In case anyone missed his point, Garcia added this: "I had my chances and opportunities and I wasted them. I have no more options. I wasted my options."

A star athlete has rarely made such a candid concession speech, but hey, Garcia could take no more. He'd endured too many bad bounces, faceless workers taking too long to rake bunkers, and mystical forces that conspired against him.

No, his opponents weren't just made of flesh and blood. "I'm playing against a lot of guys out there," he said after losing a playoff to Padraig Harrington at Carnoustie seven years ago. "More than the field."

No player who has said and done these things is qualified to take a big lead at one of the Grand Slam events, then protect it all the way to the house. No chance.

It will take some unscripted drama, game-changing weather, maybe an unexpected gift from the golf gods who have allegedly rooted against him. McIlroy broke off his engagement to Caroline Wozniacki over the phone? Maybe Rory deserves one of those bad Garcia bounces this time.

McIlroy, 25, has already won a U.S. Open and a PGA Championship, both by eight-shot margins. Garcia acknowledged Friday that the kid is a great player, but added: "When it plays tough like this, anything can happen out there. So we'll see."

Garcia had just backed up his 4-under 68 with a 2-under 70, and backed it up in style. Just as he did at Hoylake in 2006, Garcia holed out at No. 2 for eagle. He used a 9-iron with the wind from 175 yards in '06, and a 6-iron against the wind from 162 yards Friday.

He spoke of summoning sweet Royal Liverpool memories, and of the love he always feels from the Open Championship crowds. "It's great to be able to feel that," Garcia said. "I'm going to do my best to try to win for myself, but also for them. They deserve it."
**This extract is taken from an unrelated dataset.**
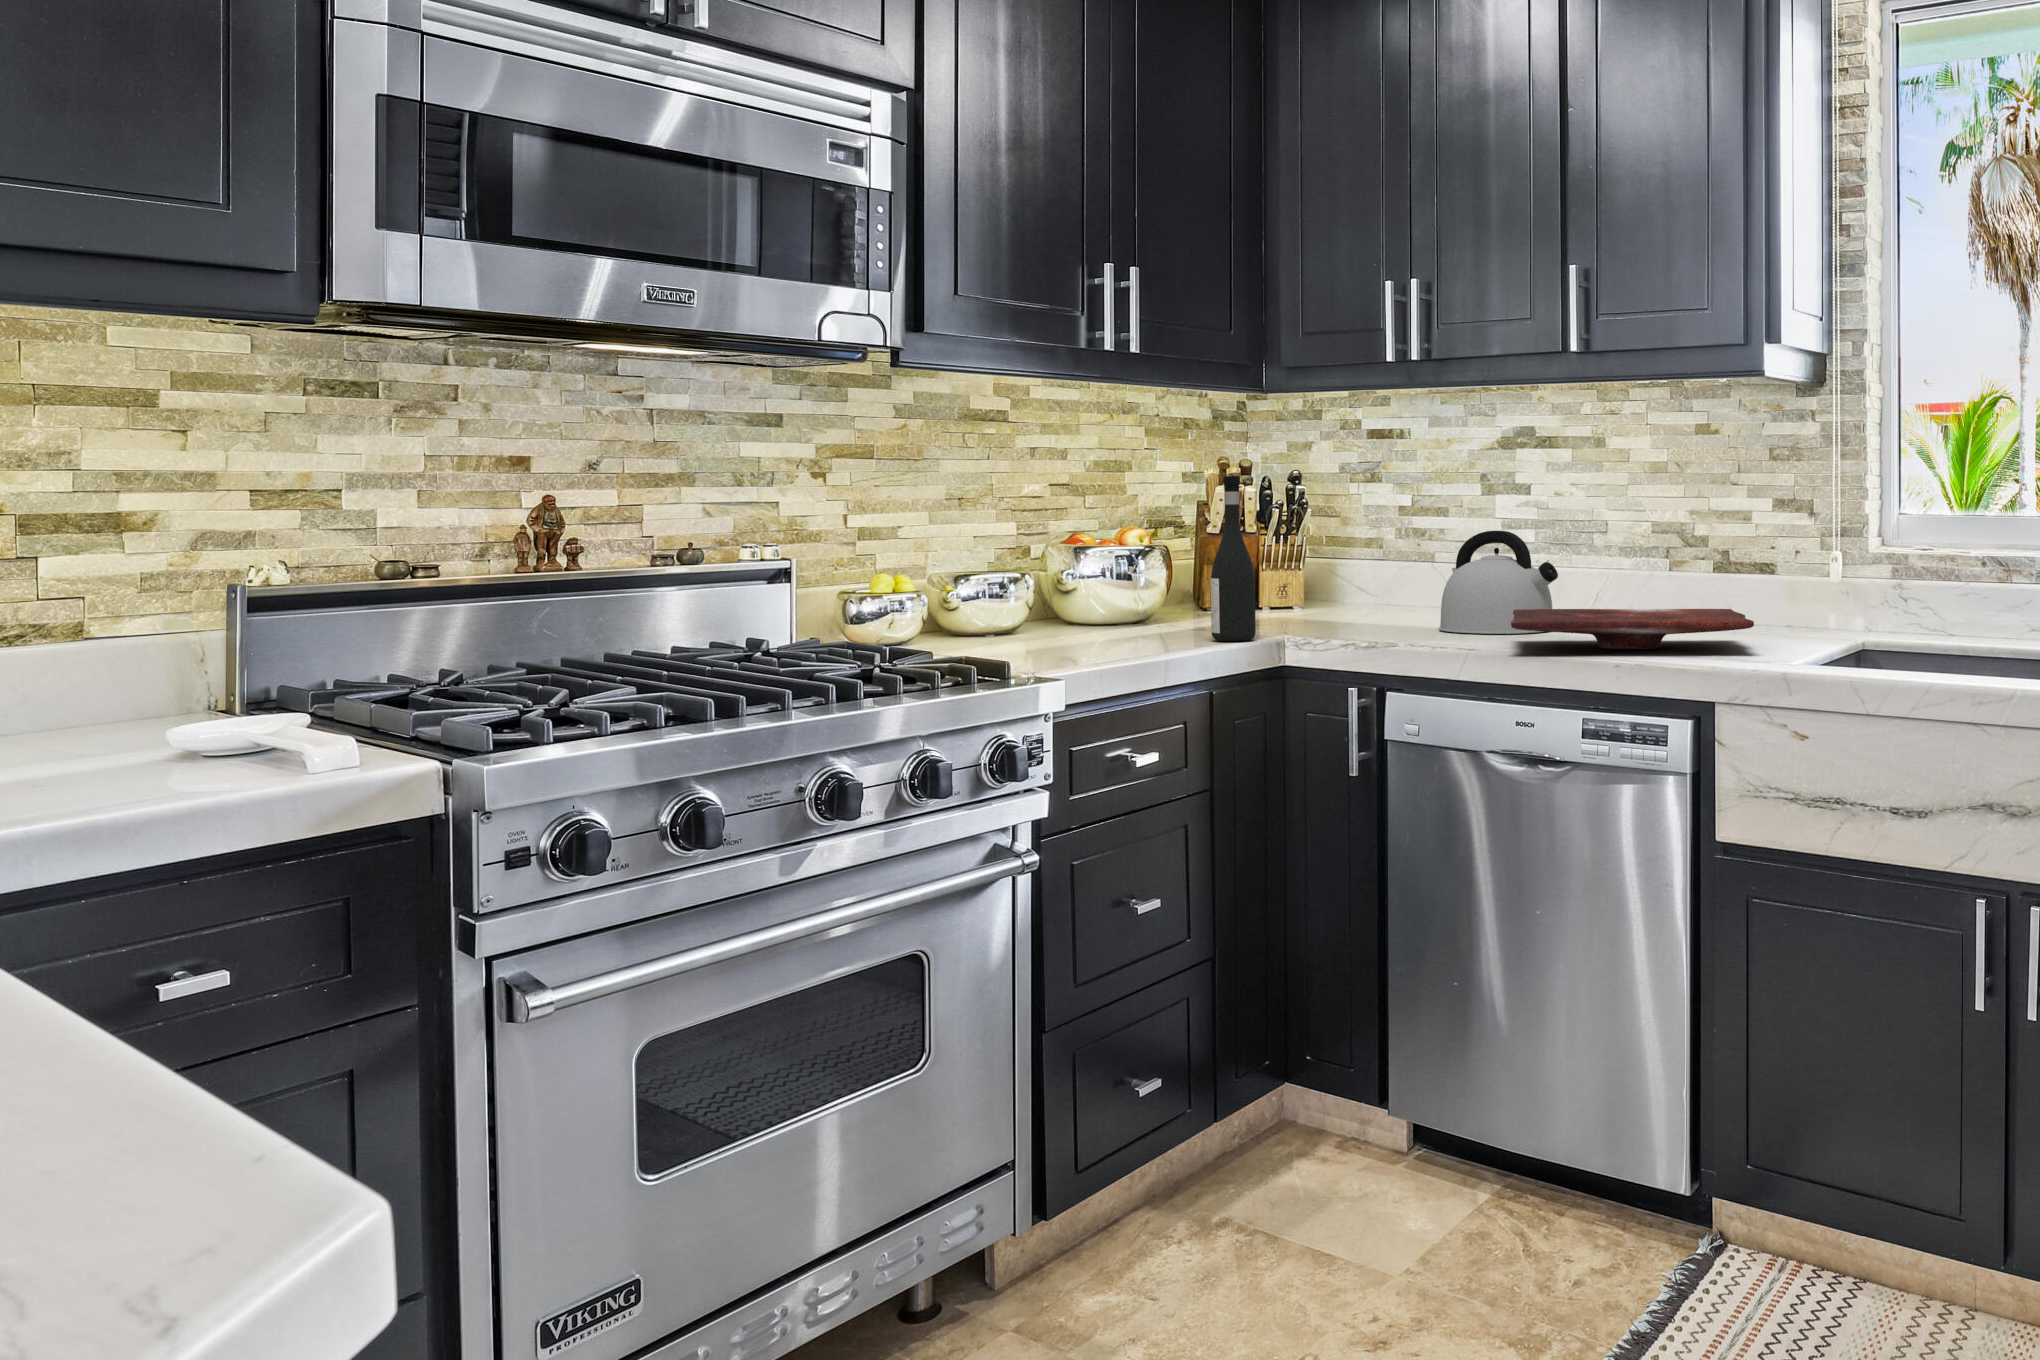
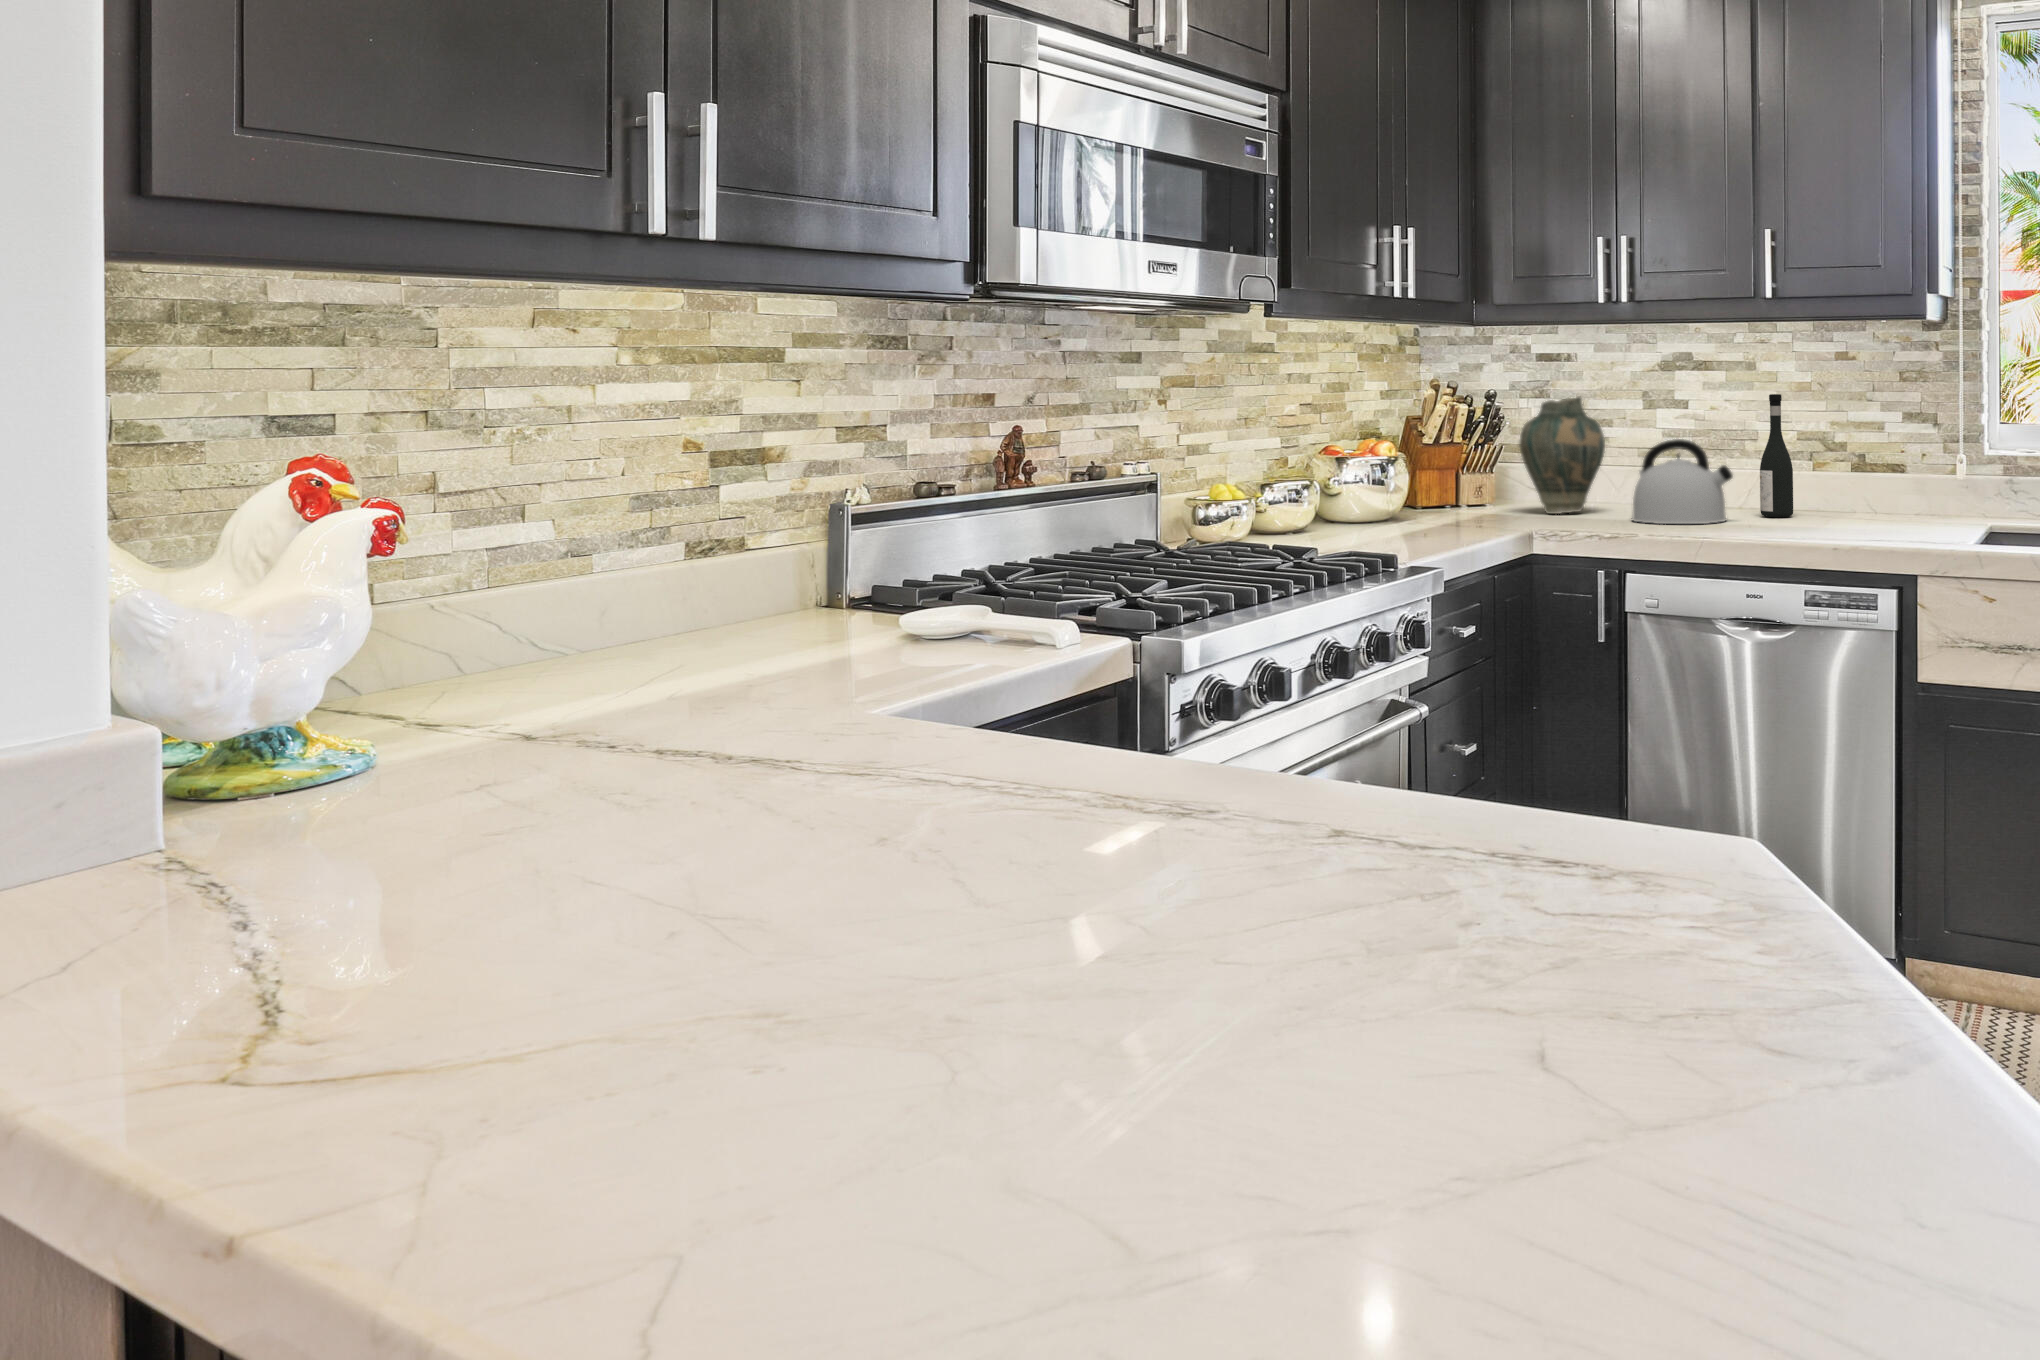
wine bottle: present [1211,476,1256,641] -> present [1760,394,1793,517]
vase: none [1331,480,1434,621] -> present [1519,397,1605,514]
cutting board: present [1511,609,1754,649] -> none [1719,502,1937,536]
Though he owns top-5 finishes in every major, Garcia has more top-10s in the Open Championship (seven) than at any of the other three.

"I've always enjoyed these kind of courses," he said of the links, "and this kind of playing, when you have to think outside the box. It's our own major in Europe, so growing up watching it, seeing Seve [Ballesteros] winning it."

Garcia had just watched the new film on Ballesteros' life, and said he was inspired by his countryman all over again. One of the greatest shot-makers ever, and a winner of five majors, Seve has been a tough standard for Sergio to match, for anyone to match.

Garcia doesn't have to worry about that anymore. He merely needs to win one major, not five, to drastically alter the way golf fans will remember his career.

He'll need some help at Royal Liverpool, as in a lot. He'll need Saturday's forecast storms to blow McIlroy's lead out to sea, and he'll need to embrace the weather, which he didn't do as a younger man at the 2002 U.S. Open, when he complained that the USGA let him compete in the kind of rain that would've guaranteed a suspension of play if Tiger Woods were on the course.

Garcia has never escaped the shadow of Woods, the 14-time major winner, and Sergio's racial remark last year at a European Tour dinner did nothing to improve their non-relationship. As Garcia was conducting his post-round news conference Friday, Woods suddenly popped up on a TV screen a few feet away, standing over the birdie putt that would spare him from missing the cut.

As it turned out, Garcia's own birdie at No. 18 was far more meaningful.

"It's great to be there," he said, "and I'll be ready to shoot a good round tomorrow to make sure we keep ourselves in contention."

Only this isn't about contention anymore for Garcia. This is about placing first at last, and figuring the whole thing out over the next 36 holes from 6 shots back.

Deep down, nobody expects Garcia to pull this off, including those living in the Garcia household. But this is how a scarred 34-year-old man wins a major -- on the same kind of wild and crazy whim that compelled a 19-year-old kid with his eyes closed to hit a forever shot from behind a tree.